Does Roche's Q3 flout diversification theory?
Maybe drugmakers need to diversify if they don't have a.) a pandemic flu product or two, and b.) price-resistant cancer meds. Roche posted a 9.7 percent boost in third-quarter revenues to $12.2 billion and raised its full-year sales forecast. The impetus: Strong sales of its anti-influenza med Tamiflu, plus growth in use of the cancer blockbuster Avastin.

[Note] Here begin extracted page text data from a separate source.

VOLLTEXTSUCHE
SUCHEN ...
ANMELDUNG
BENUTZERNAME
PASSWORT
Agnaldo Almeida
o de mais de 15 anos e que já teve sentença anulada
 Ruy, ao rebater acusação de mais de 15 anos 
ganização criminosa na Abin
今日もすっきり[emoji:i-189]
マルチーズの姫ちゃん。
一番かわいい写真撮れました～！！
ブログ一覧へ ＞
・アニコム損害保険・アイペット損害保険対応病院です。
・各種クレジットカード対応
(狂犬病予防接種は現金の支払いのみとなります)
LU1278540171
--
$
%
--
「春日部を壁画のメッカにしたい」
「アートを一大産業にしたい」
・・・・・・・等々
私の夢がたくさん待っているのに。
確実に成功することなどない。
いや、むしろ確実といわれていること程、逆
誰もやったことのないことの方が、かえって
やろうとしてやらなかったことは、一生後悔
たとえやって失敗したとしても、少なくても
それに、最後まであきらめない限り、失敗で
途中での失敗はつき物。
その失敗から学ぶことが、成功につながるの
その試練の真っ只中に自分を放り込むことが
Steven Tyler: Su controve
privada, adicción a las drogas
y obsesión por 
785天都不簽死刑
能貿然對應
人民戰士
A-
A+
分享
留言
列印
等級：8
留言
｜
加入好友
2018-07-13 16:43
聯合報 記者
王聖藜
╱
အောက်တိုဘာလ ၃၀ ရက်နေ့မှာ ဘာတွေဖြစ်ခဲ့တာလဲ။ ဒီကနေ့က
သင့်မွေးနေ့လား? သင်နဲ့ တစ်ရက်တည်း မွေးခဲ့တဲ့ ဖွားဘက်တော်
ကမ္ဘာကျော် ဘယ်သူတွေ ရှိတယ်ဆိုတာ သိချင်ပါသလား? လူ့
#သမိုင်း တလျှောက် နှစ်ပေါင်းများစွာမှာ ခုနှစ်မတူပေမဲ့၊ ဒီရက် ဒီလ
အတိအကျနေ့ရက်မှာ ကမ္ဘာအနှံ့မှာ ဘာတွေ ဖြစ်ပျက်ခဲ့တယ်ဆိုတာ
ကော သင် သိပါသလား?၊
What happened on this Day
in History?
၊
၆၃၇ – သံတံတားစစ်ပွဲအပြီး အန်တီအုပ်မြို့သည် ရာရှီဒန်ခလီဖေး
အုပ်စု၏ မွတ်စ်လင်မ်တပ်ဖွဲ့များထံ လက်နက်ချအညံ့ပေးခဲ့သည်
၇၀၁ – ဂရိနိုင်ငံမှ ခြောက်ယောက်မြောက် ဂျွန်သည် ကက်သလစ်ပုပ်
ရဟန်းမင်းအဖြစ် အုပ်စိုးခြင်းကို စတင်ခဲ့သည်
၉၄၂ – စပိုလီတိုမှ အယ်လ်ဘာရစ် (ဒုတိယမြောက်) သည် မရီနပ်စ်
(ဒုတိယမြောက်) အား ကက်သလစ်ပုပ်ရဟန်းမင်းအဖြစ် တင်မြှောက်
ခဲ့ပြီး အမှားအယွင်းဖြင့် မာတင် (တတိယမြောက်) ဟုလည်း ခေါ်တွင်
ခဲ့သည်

What's more, the company says full-year pharma sales will grow "well ahead" of the market, projecting high single-digit increases in its drug sales. "[C]ompared to other pharma companies, Roche is doing nicely," analyst Eric Bernhardt of Bellevue Asset Management told Bloomberg. And Roche doesn't have much to worry about price-wise going forward, even in this environment of strong downward pressure on healthcare costs, another analyst told Dow Jones, because of its strong cancer portfolio.
True, Roche's U.S. sales suffered somewhat because of generic rivals for CellCept, the organ transplant med that fell off patent in May. Sales for that drug declined by 29 percent over the third quarter, depressing growth in the company's U.S. drug revenues to 4 percent, compared with 14 percent worldwide (in local currencies). And Avastin sales didn't live up to analyst expectations. Still, the numbers seem designed to disprove the absolute necessity of broad diversification. What do you think?